- [Job]:
Which lines come from the start of the records through the line that holds "mode d'application et de la forme de l'objet."? Write them out word for word.
---------- Data records ----------
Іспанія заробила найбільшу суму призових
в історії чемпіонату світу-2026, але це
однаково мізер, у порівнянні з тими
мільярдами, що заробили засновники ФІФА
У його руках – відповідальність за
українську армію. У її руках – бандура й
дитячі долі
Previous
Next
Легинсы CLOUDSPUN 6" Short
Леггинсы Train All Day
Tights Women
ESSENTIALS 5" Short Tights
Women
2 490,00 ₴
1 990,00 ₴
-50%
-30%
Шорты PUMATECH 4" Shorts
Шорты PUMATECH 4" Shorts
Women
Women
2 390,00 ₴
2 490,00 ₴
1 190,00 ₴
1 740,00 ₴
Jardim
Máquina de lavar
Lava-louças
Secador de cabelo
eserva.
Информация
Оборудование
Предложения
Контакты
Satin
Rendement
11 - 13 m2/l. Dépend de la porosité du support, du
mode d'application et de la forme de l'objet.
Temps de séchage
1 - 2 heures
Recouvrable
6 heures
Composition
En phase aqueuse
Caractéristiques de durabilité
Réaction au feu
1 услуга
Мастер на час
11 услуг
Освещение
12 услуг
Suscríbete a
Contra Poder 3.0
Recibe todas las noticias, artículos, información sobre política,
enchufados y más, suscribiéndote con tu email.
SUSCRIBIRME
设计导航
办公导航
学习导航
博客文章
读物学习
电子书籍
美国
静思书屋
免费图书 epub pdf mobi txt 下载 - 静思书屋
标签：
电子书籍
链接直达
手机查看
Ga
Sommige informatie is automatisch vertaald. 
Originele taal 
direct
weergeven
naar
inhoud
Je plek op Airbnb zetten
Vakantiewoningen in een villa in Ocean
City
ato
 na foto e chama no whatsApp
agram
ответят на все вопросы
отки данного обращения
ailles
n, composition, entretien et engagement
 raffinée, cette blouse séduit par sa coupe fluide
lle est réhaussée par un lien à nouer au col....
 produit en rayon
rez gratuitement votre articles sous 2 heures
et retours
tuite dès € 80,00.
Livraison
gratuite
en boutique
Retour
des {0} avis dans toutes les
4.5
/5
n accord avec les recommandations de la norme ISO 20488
----------
- [Written reply]:
Іспанія заробила найбільшу суму призових
в історії чемпіонату світу-2026, але це
однаково мізер, у порівнянні з тими
мільярдами, що заробили засновники ФІФА
У його руках – відповідальність за
українську армію. У її руках – бандура й
дитячі долі
Previous
Next
Легинсы CLOUDSPUN 6" Short
Леггинсы Train All Day
Tights Women
ESSENTIALS 5" Short Tights
Women
2 490,00 ₴
1 990,00 ₴
-50%
-30%
Шорты PUMATECH 4" Shorts
Шорты PUMATECH 4" Shorts
Women
Women
2 390,00 ₴
2 490,00 ₴
1 190,00 ₴
1 740,00 ₴
Jardim
Máquina de lavar
Lava-louças
Secador de cabelo
eserva.
Информация
Оборудование
Предложения
Контакты
Satin
Rendement
11 - 13 m2/l. Dépend de la porosité du support, du
mode d'application et de la forme de l'objet.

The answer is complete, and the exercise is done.